Team members with physics knowledge (with help from the programmers) should create a data structure for configurations of particles. A necessary function for this data structure is creating a list of DNA molecules, annotated with their nucleic acid sequence and their coordinates.
(This step needs fleshing out) Create a physical model of the simulation environment (or create a mathematical description of such an environment). All team members can contribute ideas for amenities. (Since designing things down to the atomic level is hard, we might need to take IRL objects and cover them in unique DNA or something and identify them.)
Team members with psychology knowledge study how NASA selects and prepares astronauts and similar programs. They create screening criteria and write a manual for a training camp. They also choose which amenities should be included in the final simulation.
Select training camp instructors and other facilities. They use the manual to train alignment researchers for long term missions.
Sequence the alignment researchers' DNA.
Ask catalog or a similar company to encode the entire internet at different points in time into DNA and give that DNA to us
Create a DNA strand containing random data, do a cryptographic hash, and then securely destroy the DNA and the data it contained. (Preferably a provably secure one with weak assumptions.)
Team members with programming knowledge combine the information from steps 4, 5, 8, 9, and 10 to create a prototype for the IMDEAR library.
Replace components of the IMDEAR library with formally verified software where possible, do quality control, do independent audits, etc...
Wait for someone to solve inner alignment.

Chatroom

If you wish to contribute to or even just observe IMDEAR, join the EleutherAI discord server and then go to the IMDEAR project (this is just a thread basically, IMDEAR is not endorsed by EAI).
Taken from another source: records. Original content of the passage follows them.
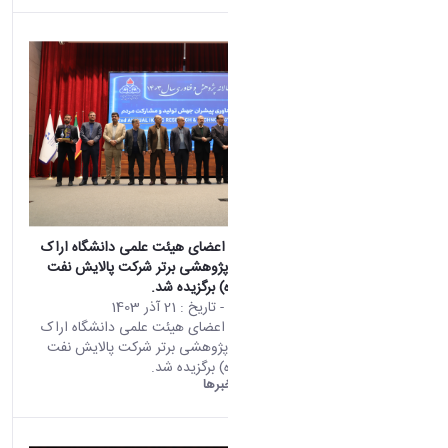
طرح پژوهشی اعضای هیئت علمی دانشگاه اراک
به عنوان طرح پژوهشی برتر شرکت پالایش نفت
امام خمینی (ره) برگزیده شد.
محتوای سایت
- تاریخ :
21 آذر 1403
طرح پژوهشی اعضای هیئت علمی دانشگاه اراک
به عنوان طرح پژوهشی برتر شرکت پالایش نفت
امام خمینی (ره) برگزیده شد.
دانشگاه اراک:
خبرها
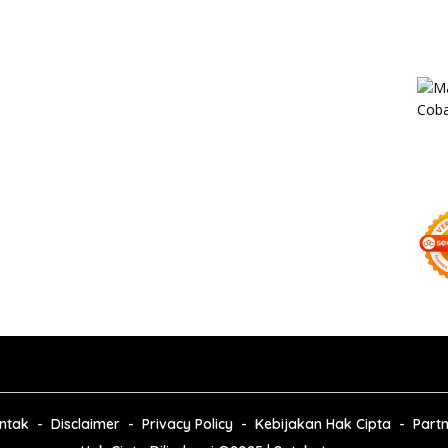
ntak
Disclaimer
Privacy Policy
Kebijakan Hak Cipta
Part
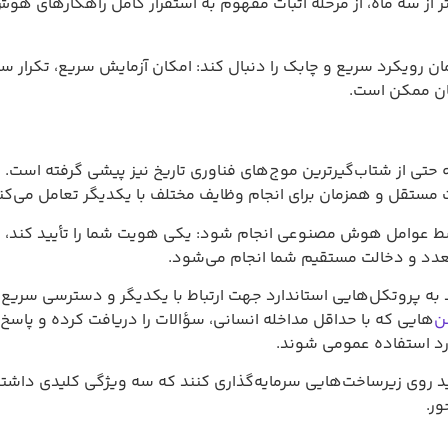
 و چابک را دنبال کند: امکان آزمایش سریع، تکرار سریع‌تر و مقیاس‌پ
.
رین موج‌های فناوری تاریخ نیز پیشی گرفته است. اکنون وارد مرحله
ان برای انجام وظایف مختلف با یکدیگر تعامل می‌کنند.
هوش مصنوعی انجام شود: یکی هویت شما را تأیید کند، دیگری پردا
مستقیم شما انجام می‌شود.
ی استاندارد جهت ارتباط با یکدیگر و دسترسی سریع به داده‌ها نیاز
داقل مداخله انسانی، سؤالات را دریافت کرده و پاسخ‌ها را برمی‌گردا
اخت‌هایی سرمایه‌گذاری کنند که سه ویژگی کلیدی داشته باشند:
دسترس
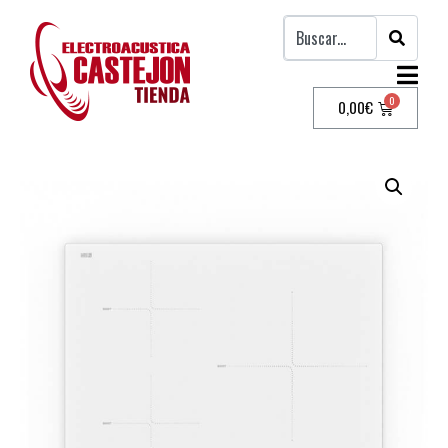
0,00
€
I have already started a framework we can build on. I have tried to set it up to people can make sporadic or even one-off contributions, like Wikipedia. We will refine it at some later stage, but for now it just needs content!

[-]Christopher King2y10

Actually, I think the universal prior being malign actually does break this. (I thought it might be only a little malign, which would be okay, but after a little reading it appears that it might be really malign!)

A crude example of how this might impact IMDEAR is that, while using solomonoff inductive inference to model the human, it sneakily inserts evil nanobots into the model of the bloodstream. (This specific issue can probably be patched, but there are more subtle ways it can mess up IMDEAR.)

Even creating a model of the simulation environment is messed up, since I planned on using inference for the difficult part.

The only thing I guess we can hope for is if we find a different prior that isn't malign, and for now we just leave the prior as a free variable. (See some of the ping backs on the universal prior for some approaches in this direction.) But I'm not sure how likely we are to find such a prior. 🤔

Also, Paul Christiano has a proposal with similar requirements to IMDEAR, but at a lower tech level: Specifying a human precisely (reprise).

The alternative is to adjust IMDEAR to not use solomonoff induction at all, and define/model everything directly, but this is probably much harder.

[-]Tamsin Leake2y20

it is not the case that, simply, "the universal prior is malign". various universal priors (solomonoff induction, levin search, what QACI does, many other options…), being used in various ways, are to-various-extents malign. it depends a lot what you're doing.

i'm quite hopeful that we can get sufficiently-not-malign uses of some universal prior for QACI, and thus probably also for IMDEAR (conditional on the rest of IMDEAR being workable).